Within the limits of Cayce’s world, Gibson couldn’t go that far. Maybe that was a mistake, but it’s where he’d relocated his fictional intelligence. I wouldn’t have wanted him to stay forever in The Sprawl — much as I adored it.
Pattern recognition, as a human phenomenon, becomes something else when it goes too far; it becomes ‘apophenia… the spontaneous perception of connections and meaningfulness in unrelated things’. One of the disappointments of the novel is that it doesn’t push this far enough, as a potential plot device. If there were an insane number of interconnections by the end, as is sometimes the case in thrillers, then the reader would feel more fulfilled. Judged just as a thriller, Pattern Recognition takes too long to kickstart, gives its big secrets away before it should and never puts the heroine in believable peril.
But it’s not just a thriller. You’ve said it was a novel of ideas. I suppose I was annoyed here because I’d put a lot of effort into making Corpsing both. Maybe I hoped readers of the review would make that connection.
The pivotal moment in Pattern Recognition comes when Cayce is granted access to the huge resources of Bigend’s company. Pamela Mainwaring, one of Bigend’s glamorous employees, presents Cayce with a credit card. ‘“Sign this, please.”… Case takes it. CASE POLLARD EXP. Platinum Visa customized with the hieratic Blue Ant… Pamela Mainwaring hands her an expensive German rollerpoint. Cayce puts the card facedown on the trestle table and signs its virgin back. Something seems to clunk heavily, at the rear of her ethical universe.’
Yes, this moment recurs throughout Gibson’s works. He is obsessed with the moment someone gains access to unspendable weath.
For the rest of the novel, Cayce is on expenses. Gibson loves this, loves high-end luxury: ‘We have an iBook for you, loaded, cellular modem. And a phone. It’s good here, anywhere in Europe, Japan, and the States… The Tokyo office is at your complete disposal. The best translators, drivers, anything you feel you need. Literally anything.’ (I started to wonder if Gibson’s publicity handlers are coached to talk to him in this James-Bond-visits-M tone.)

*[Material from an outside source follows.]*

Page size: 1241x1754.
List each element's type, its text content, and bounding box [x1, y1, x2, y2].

Now, I very much hope they did play along in this way.
‘The Edinburgh International Book Festival welcomes you, Mr G. Your suite has an en suite modem and outstanding wireless-fidelity.’

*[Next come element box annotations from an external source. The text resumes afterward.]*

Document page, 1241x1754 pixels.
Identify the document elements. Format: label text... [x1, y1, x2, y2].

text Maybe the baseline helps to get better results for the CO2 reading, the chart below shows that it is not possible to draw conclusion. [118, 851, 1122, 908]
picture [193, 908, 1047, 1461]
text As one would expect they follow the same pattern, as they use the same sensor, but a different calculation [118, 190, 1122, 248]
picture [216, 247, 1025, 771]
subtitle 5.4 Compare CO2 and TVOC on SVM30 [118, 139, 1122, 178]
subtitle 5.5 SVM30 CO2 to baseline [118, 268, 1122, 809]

Expenses, of course, can only be topped by one thing: cash. At the end of the novel, for services rendered, Cayce is presented with a ‘Louis Vuitton slim-line attaché, its gold-plated clasps gleaming’ which contains ‘in tightly packed rows, white-banded sheaves of crisps new bills’.

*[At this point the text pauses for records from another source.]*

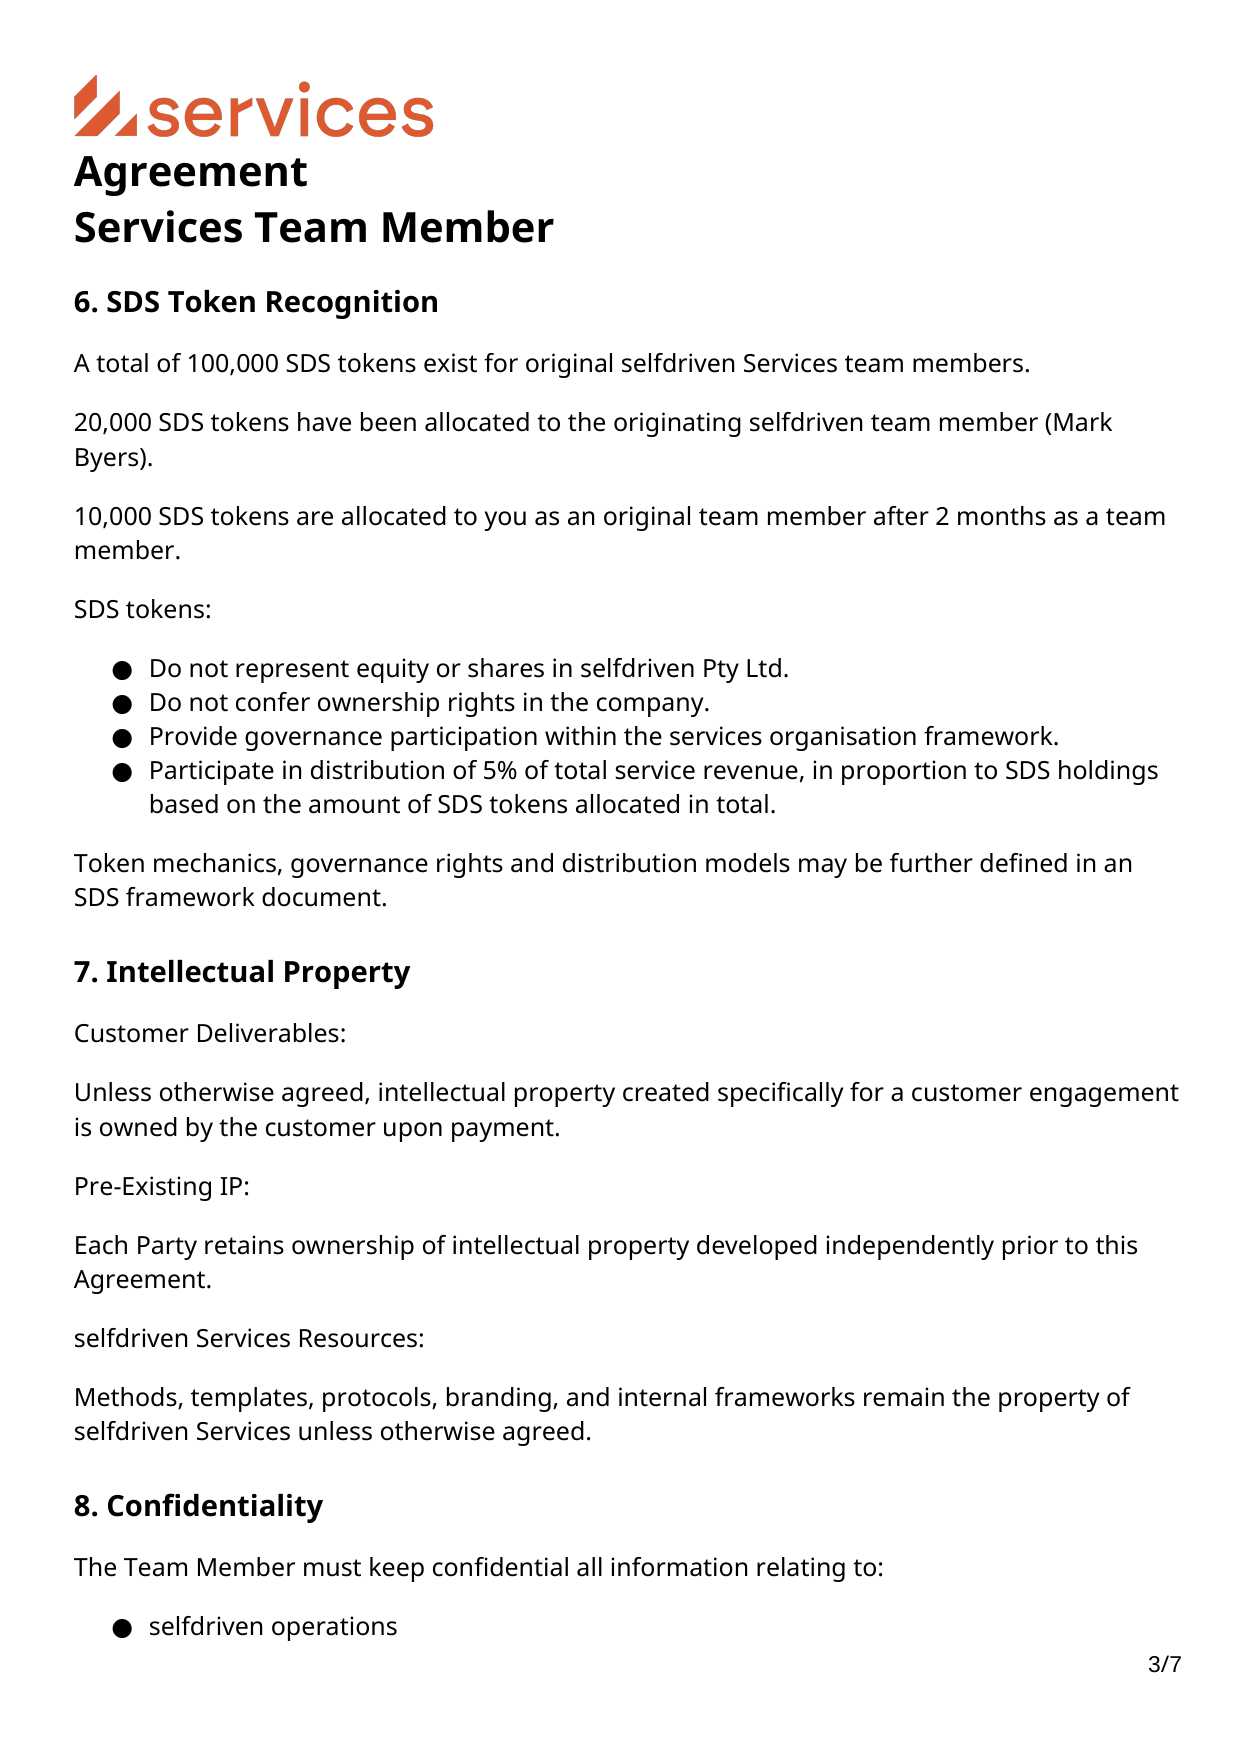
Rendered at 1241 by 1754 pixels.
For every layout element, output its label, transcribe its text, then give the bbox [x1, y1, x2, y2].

text Pre-Existing IP: [74, 1168, 1182, 1202]
text SDS tokens: [74, 591, 1182, 625]
list Participate in distribution of 5% of total service revenue, in proportion to SDS holdings based on the amount of SDS tokens allocated in total. [111, 753, 1182, 821]
picture [73, 75, 436, 138]
text 20,000 SDS tokens have been allocated to the originating selfdriven team member (Mark Byers). [74, 405, 1182, 473]
list Do not confer ownership rights in the company. [111, 684, 1182, 718]
subtitle 6. SDS Token Recognition [74, 281, 1182, 321]
subtitle 7. Intellectual Property [74, 951, 1182, 991]
text Token mechanics, governance rights and distribution models may be further defined in an SDS framework document. [74, 846, 1182, 914]
text A total of 100,000 SDS tokens exist for original selfdriven Services team members. [74, 346, 1182, 380]
text Each Party retains ownership of intellectual property developed independently prior to this Agreement. [74, 1227, 1182, 1295]
list Provide governance participation within the services organisation framework. [111, 718, 1182, 753]
list Do not represent equity or shares in selfdriven Pty Ltd. [111, 650, 1182, 684]
subtitle 8. Confidentiality [74, 1485, 1182, 1525]
text The Team Member must keep confidential all information relating to: [74, 1550, 1182, 1584]
list selfdriven operations [111, 1609, 1182, 1643]
text Unless otherwise agreed, intellectual property created specifically for a customer engagement is owned by the customer upon payment. [74, 1075, 1182, 1143]
text 10,000 SDS tokens are allocated to you as an original team member after 2 months as a team member. [74, 498, 1182, 566]
text Customer Deliverables: [74, 1016, 1182, 1050]
text Methods, templates, protocols, branding, and internal frameworks remain the property of selfdriven Services unless otherwise agreed. [74, 1379, 1182, 1448]
text selfdriven Services Resources: [74, 1320, 1182, 1354]
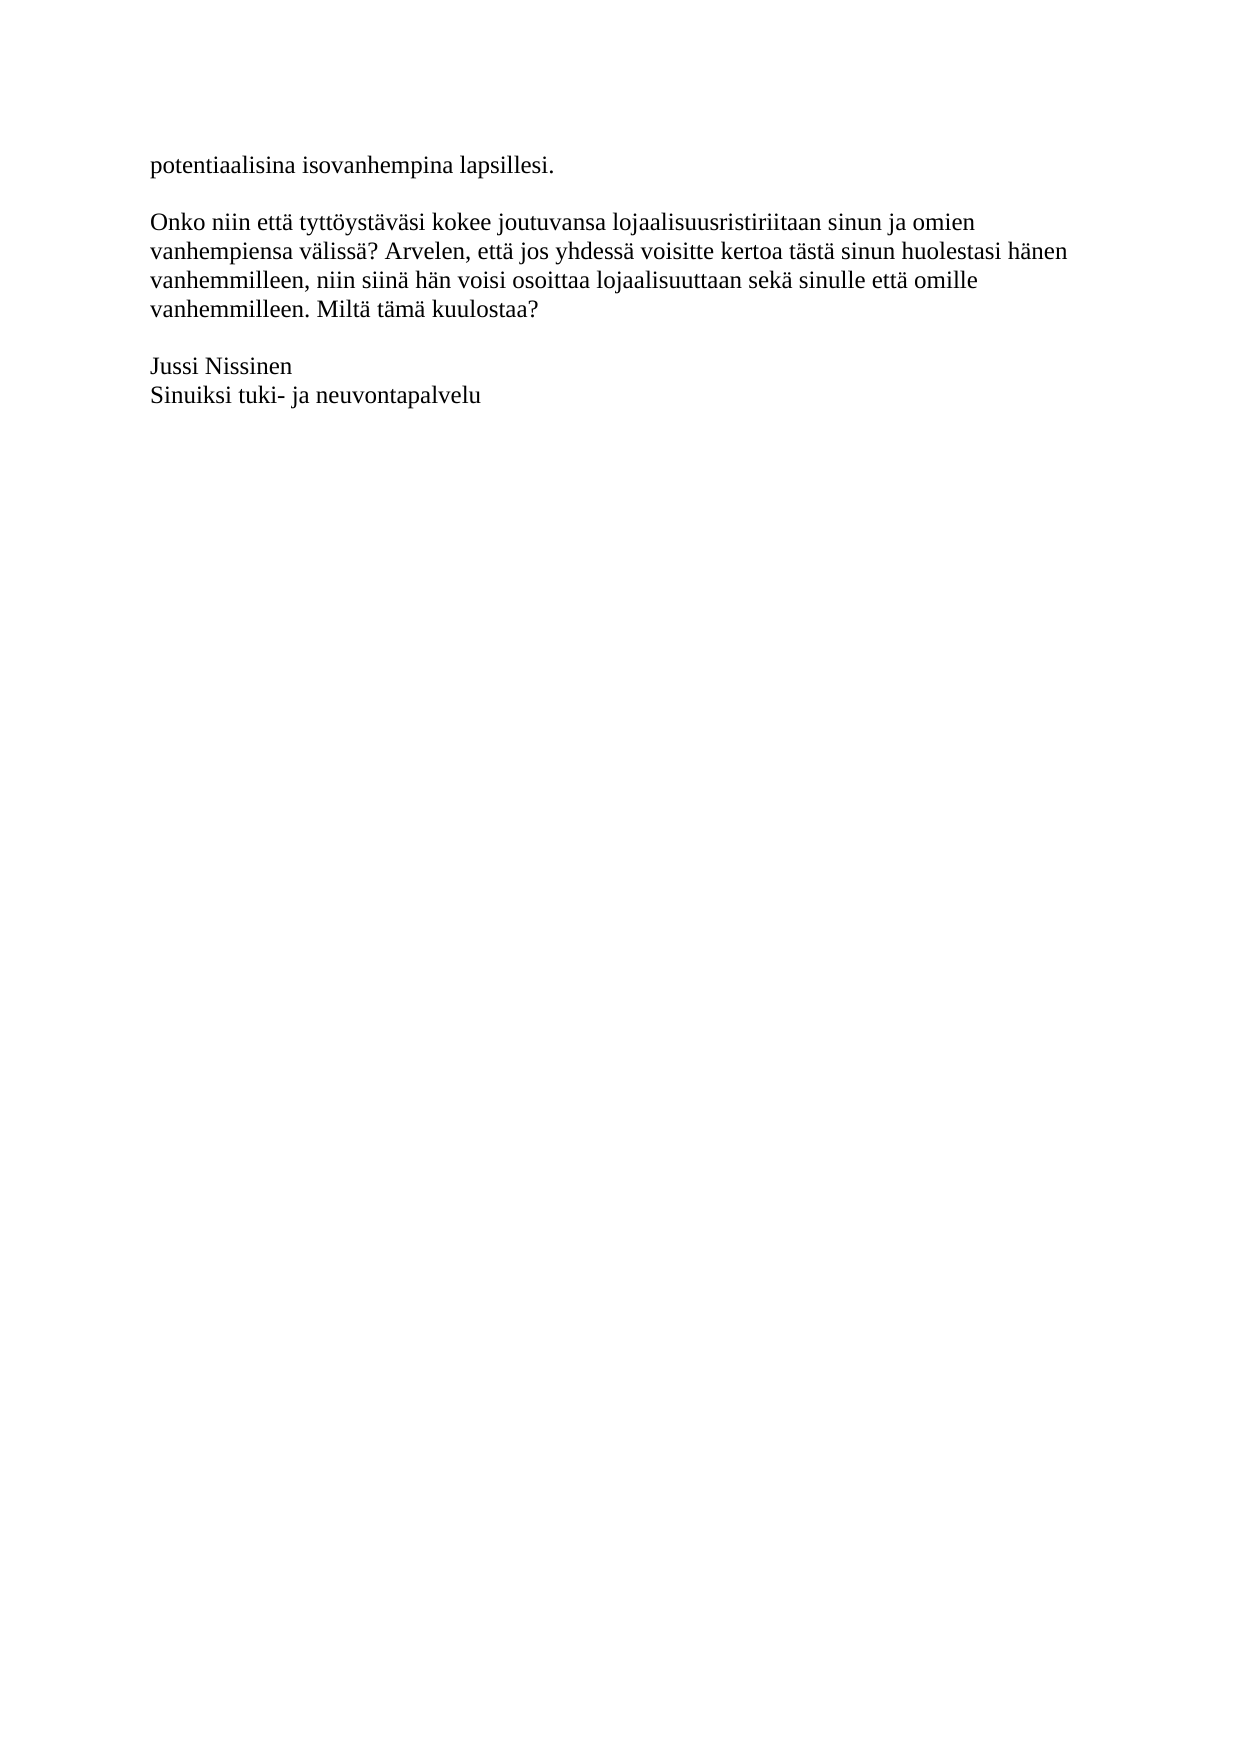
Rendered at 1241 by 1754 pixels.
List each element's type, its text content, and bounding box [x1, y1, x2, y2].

One could hardly find a more Eighties image, and Gibson’s entire aesthetic is still definitely stuck in that decade. He loves shiny things, matt black things, things which open with a whirr and a click, things which sense human presence and react.
I confess, I have this too.
I’ve just had my DD Quartz Walkman fixed, so I can listen back to tapes from the days when a Quartz Locked Disc Drive seemed futuristic, and Chromium Dioxide was a promise of extremely high sound quality — with a bit of buzz.
The conclusion of Pattern Recognition reenacts the ultimate fantasy ending of Eighties movies – the heroine has lucked out without selling out, has keep her integrity but still ended up filthy rich. As a gesture towards the changed mood of the new millennium, Gibson has Cayce guiltily give the money away. Her gesture doesn’t convince; Gibson’s soul, sadly, isn’t in it.
Smart final line, but not more than smart.
A gentler review might have said less.
Having re-read the whole thing, I feel I’m right to regret having written it this way.
Please accept my apologies, Mr Gibson.
No harm done. I remember reading your review at the time* and, although you were clearly lukewarm about the book, you gave enough of an idea of what it was like to pique my interest. So I bought it and read it and enjoyed it.
*Although until this moment, I'd forgotten that it was you.
There’s no way to live without regrets. Your apologia is more than adequate.